The second example combines visible and IR images taken in succession. The IR component contributes to eliminate haze and to increase the overall clarity and contrast of the picture. In the sky in the above picture, the image in the visible range is completely featureless, while the IR image clearly shows the cloud structure.
Using an IR-pass filter is not the only way to take pictures in the IR range. Most UV-pass filters also transmit in the infrared, and can be used for the latter purpose in addition to UV photography. This is feasible if you already own a UV-pass filter, but these filters are more expensive than IR-pass filters. An additional method is by using two stacked polarisers, as discussed below.
Polarising filters transmit light polarised along one plane, and absorb light polarised along a second plane perpendicular to this. In practice, transmission or absorption along these planes range continuously between a maximum and a minimum value rather far from complete transmission or absorption. Two types of polarisers are commonly used for photographic purposes. So-caller linear polarisers consist of a plastic polarising film sandwiched between glass plates. So-called circular polarisers add a quarter-wave retarding plate at the back of the polarising film. DSLRs require the use of circular polarisers in order to meter correctly.

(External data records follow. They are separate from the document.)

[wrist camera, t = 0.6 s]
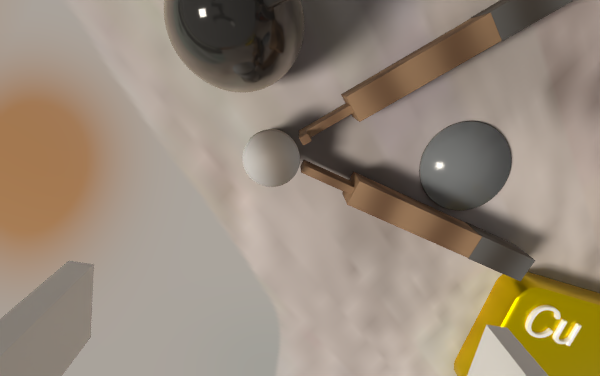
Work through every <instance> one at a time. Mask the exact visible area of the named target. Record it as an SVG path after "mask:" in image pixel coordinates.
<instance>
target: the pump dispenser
mask: <svg viewBox="0 0 600 376" xmlns="http://www.w3.org/2000/svg"><path fill="white" fill-rule="evenodd" d="M164 20H165V25H166V30H167V33H168V36H169V39H170V41H171V44H172V46H173V48H174V50H175V51H176V53H177V54H178V56H179V57H180V59H181V60H182V61H183V63H184V64H185V65H186V66H187V67H188V68H189V69H190V70H191V71H192V72H193V73H194V74H195V75H197V76H198V77H199V78H201V79H202V80H204V81H205V82H207V83H209V84H211V85H213V86H215V87H217V88H220V89H223V90H226V91H231V92H253V91H257V90H261V89H264V88H266V87H268V86H270V85H272V84H274V83H275V82H277V81H278V80H279V79H281V78H282V77H283V76H284V75H285V74H286V73H287V72H288V71H289V69H290V68H291V67H292V65H293V64H294V62H295V60H296V58H297V56H298V54H299V52H300V49H301V46H302V42H303V37H304V14H303V8H302V4H301V1H300V0H164Z"/></svg>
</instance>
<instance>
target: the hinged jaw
mask: <svg viewBox="0 0 600 376" xmlns="http://www.w3.org/2000/svg"><path fill="white" fill-rule="evenodd" d="M571 1H573V0H500V1H499V2H497V3H495V4H493V5H492V6H490V7H488V8H487V9H485V10H483V11H482V12H480V13H478V14H476V15H475V16H473V17H471V19H469V20H467V21H466V22H464V23H462V24H461V25H459V26H457V27H455V28H454V29H452V30H450V31H449V32H447V33H445V34H444V35H442V36H440V37H438V38H437V39H435V40H433V41H432V42H430V43H428V44H426V45H425V46H423V47H421V48H420V49H418V50H416V51H415V52H413V53H411V54H409V55H408V56H406V57H404V58H403V59H401V60H399V61H397V62H396V63H394V64H392V65H391V66H389V67H387V68H386V69H384V70H382V71H380V72H379V73H377V74H375V75H374V76H372V77H370V78H368V79H367V80H365V81H363V82H362V83H360V84H358V85H356V86H355V87H353V88H351V89H350V90H348V91H346V92H345V93H343V94H341V95H342V97H343V99H344V101H345V103H346V104H344V105H342V106H340V107H339V108H337V109H335V110H334V111H332V112H330V113H328V114H327V115H325V116H323V117H322V118H320V119H318V120H316V121H315V122H313V123H311V124H310V125H308V126H306V127H304V128H303V129H301V130H299V139H300V141H301V143H302V144H303V146H304V145H306V144H307V143H309V142H311V137H312V136H314V135H316V134H318V133H319V132H321V131H323V130H324V129H326V128H328V127H330V126H331V125H333V124H335V123H337V122H338V121H340V120H342V119H344V118H345V117H347V116H349V115H350V114H352V116H353V117H354V118H355V119H356V120H358V121H359V122H360V121H362V120H364V119H366V118H367V117H369V116H371V115H373V114H374V113H376V112H378V111H380V110H381V109H383V108H385V107H387V106H388V105H390V104H392V103H394V102H395V101H397V100H399V99H401V98H402V97H404V96H406V95H408V94H409V93H411V92H413V91H415V90H416V89H418V88H420V87H421V86H423V85H425V84H427V83H428V82H430V81H432V80H434V79H435V78H437V77H439V76H441V75H442V74H444V73H446V72H448V71H449V70H451V69H453V68H455V67H456V66H458V65H460V64H462V63H463V62H465V61H467V60H469V59H470V58H472V57H474V56H476V55H477V54H479V53H481V52H483V51H484V50H486V49H488V48H490V47H491V46H493V45H495V44H497V43H498V42H500V41H503V40H505V39H507V38H509V37H510V36H512V35H514V34H516V33H517V32H519V31H521V30H523V29H524V28H526V27H528V26H530V25H531V24H533V23H535V22H537V21H538V20H540V19H542V18H544V17H545V16H547V15H549V14H551V13H552V12H554V11H556V10H558V9H559V8H561V7H563V6H565V5H566V4H568V3H570V2H571ZM242 160H243V166H244V169H245V171H246V173H247V174H248V176H249V177H250V178H251V179H252V180H253V181H255V182H256V183H258V184H260V185H263V186H267V187H276V186H280V185H283V184H285V183H287V182H288V181H290V180H291V179H292V178H293V177H294V175H295V174H296V172H297V170H298V168H299V163H300V155H299V150H298V147H297V145H296V143H295V142H294V140H293V139H292V138H291V137H290V136H289V135H287V134H286V133H284V132H282V131H279V130H272V129H270V130H263V131H261V132H258V133H257V134H255V135H254V136H253V137H251V139H250V140H249V141H248V143H247V144H246V146H245V148H244V151H243V159H242Z"/></svg>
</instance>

The setup discussed here (above picture) consists of a linear polariser stacked on top of a circular polariser. A lens shade is also seen in the above picture. The circular polariser must be placed closest to the camera lens. When the linear polariser is rotated and the circular one remains fixed, light transmission of the stacked filters range from opacity to relative transparency. Each turn of one polarizer runs through two peaks of transparency and two of opacity. In practice, the stack transmits light when the axes of the polarisers are parallel, and extinguishes it when they are perpendicular to each other. The reason why the outer polarizer must be linear is that circular polarisers rotate the polarisation plane of transmitted light (thus, in effects, making it non-polarised). The inner polariser must be of the circular type to allow metering. If you expose manually, also the inner polariser can be linear (which is slightly cheaper).
My tests show that crossed polarisers of the types used in photography effectively block most visible light (except a very dark, deep purple tinge), but still transmit near-IR. Thus, they can be used as an IR-pass filter. There are a few advantages to crossed polarisers in place of an IR-pass filter. The first is that polarisers only need to turn, instead of swinging out like a filter mount (or being unscrewed like a mounted circular filter). This is especially useful in close-up and macro photography, in which the working distance from the subject may be too small to make either swinging or unscrewing practical. A second advantage is that extinction of the polarisers is gradual, which allows variable amounts of visible and IR to be combined together in the same exposure. A further advantage is that, in most cases, you can continue to use the normal lens shade of the lens you are using, instead of needing a special one for a filter holder.
An unexpected problem I encountered in IR macro photography is that the flexible material of some bellows transmits enough IR to completely fog the picture, if a narrow lens aperture is used. You need to test your bellows to see if they suffer from this problem.